▶

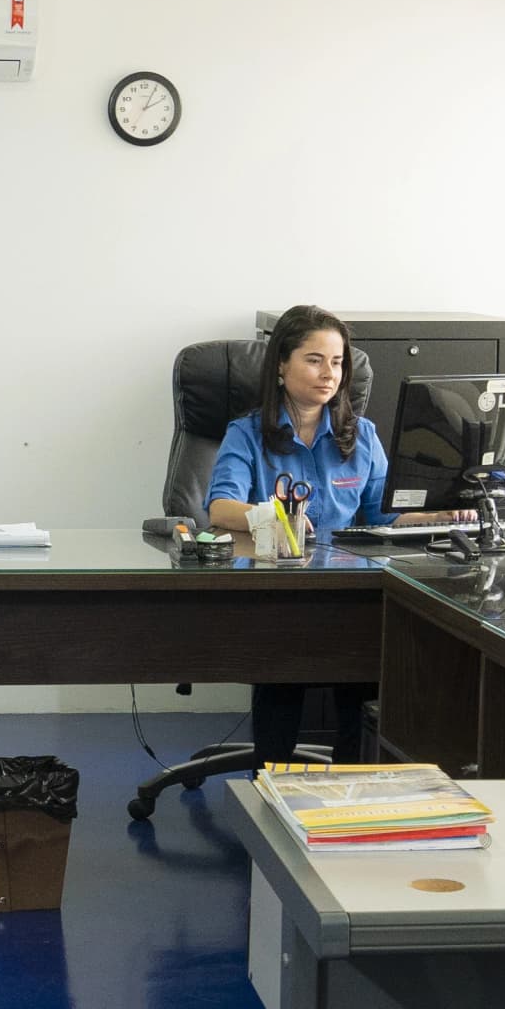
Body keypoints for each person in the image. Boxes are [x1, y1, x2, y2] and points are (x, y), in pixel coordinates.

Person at [204, 304, 389, 767]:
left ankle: (350, 795)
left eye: (338, 362)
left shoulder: (362, 436)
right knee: (285, 663)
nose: (329, 373)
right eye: (314, 359)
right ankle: (270, 786)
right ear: (282, 365)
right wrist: (273, 515)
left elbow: (381, 517)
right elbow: (220, 508)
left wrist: (438, 513)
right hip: (277, 591)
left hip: (350, 594)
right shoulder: (246, 433)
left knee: (366, 667)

◀

_How to complete this task_
Return all of the data exactly as written, and drop the pictures.

_Reply to the exercise_
Body keypoints for each person in the image. Boxes are [x1, y1, x2, y2] and points are (x, y), in pixel coordinates.

Person at [204, 304, 389, 767]:
left ankle: (350, 795)
left eye: (338, 362)
left shoulder: (362, 436)
right knee: (285, 663)
nose: (329, 373)
right eye: (314, 359)
right ankle: (270, 786)
right ear: (282, 365)
right wrist: (273, 515)
left elbow: (381, 517)
right elbow: (220, 508)
left wrist: (438, 513)
right hip: (277, 591)
left hip: (350, 594)
right shoulder: (246, 433)
left knee: (366, 667)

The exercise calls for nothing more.